» Excerpt provided
::::::

I left the Fremont at Washakie creek and made my way to Skull Lake as I was looking for a campsite I meet an older lady, part of a larger group, who had been packed in and were base camping there. She pointed out a nice site to me and then proceeded to, as she said, "Cluck at me" about being out there alone. I guess she looked at my pack which had started out bloated but was now much smaller and thought that I had just walked in from the trail head.
I woke up early morning to thunder and sleet, which soon turned to snow. The plan for the morning was to cross Washakie Pass but I did'nt want to go in a thunder storm so I lay in my bag eating breakfast till probably after 10 trying to decide what to do. Finally the thunder had moved on and I caught a fleeting glimpse of blue sky so I packed up quick and headed for the pass.
As I climbed there was snow on the ground but it seemed to be letting up.
On top of Washakie Pass.

::::::

» Exercise inputs
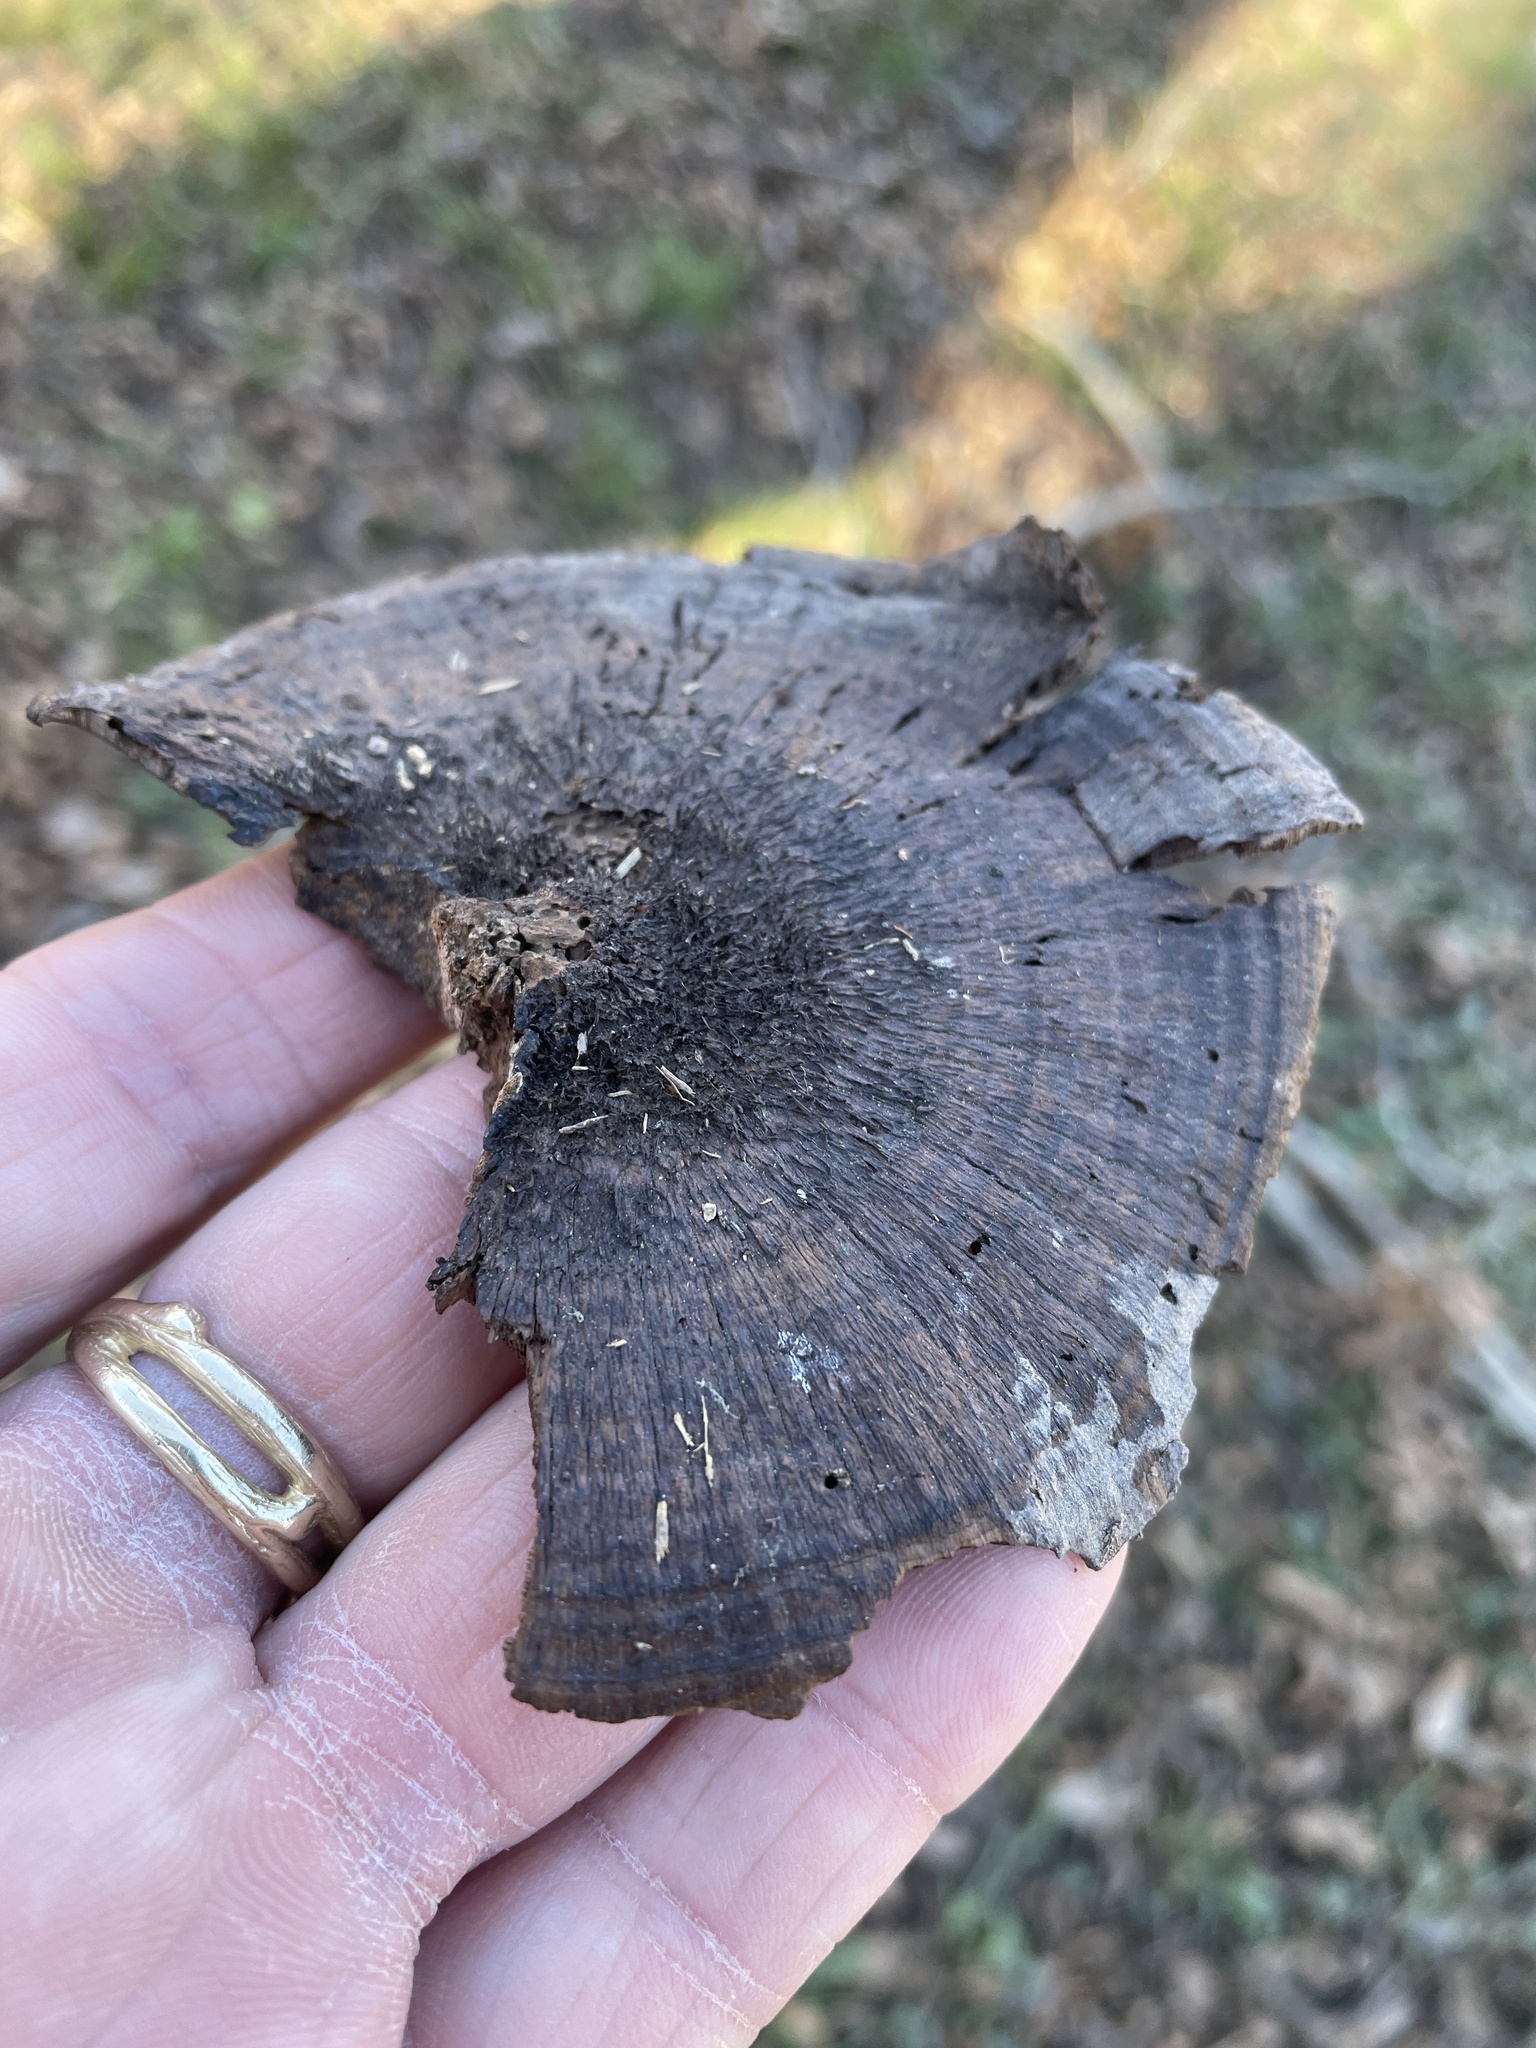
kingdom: Fungi
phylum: Basidiomycota
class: Agaricomycetes
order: Polyporales
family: Cerrenaceae
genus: Cerrena
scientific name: Cerrena hydnoides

::::::

» Instructions
a. Rewrite the listing with "scientific name" changed to "binomial name" and everything else the same, leaving out the picture.
b. Carry on the backpacking account of the trip over Washakie Pass from where it stops.
The listing has nothing to do with the hiking account.

» Responses per task
a.
kingdom: Fungi
phylum: Basidiomycota
class: Agaricomycetes
order: Polyporales
family: Cerrenaceae
genus: Cerrena
binomial name: Cerrena hydnoides

b.
As I hiked down into Washakie Basin I passed one group hiking up and out and then a couple of more groups anxiously wanting to know whether they could get over the pass. No one wanted to get snowed in back there. I assured them they could make it and kept hiking down.
The further down into the basin I got though the darker the sky kept getting, it was starting to snow again, flurries at first and then heavier.
I made it as far as the Ranger Park trail junction. I hadn't been able to pick up any current weather information but the snow was coming down thick and fast, it was 2pm, I had Washakie Pass 3.5 miles behind me and over 9 miles in front of me including 5 miles of 11500 ft moonscape over the Lizard head plateau. I had to make a decision.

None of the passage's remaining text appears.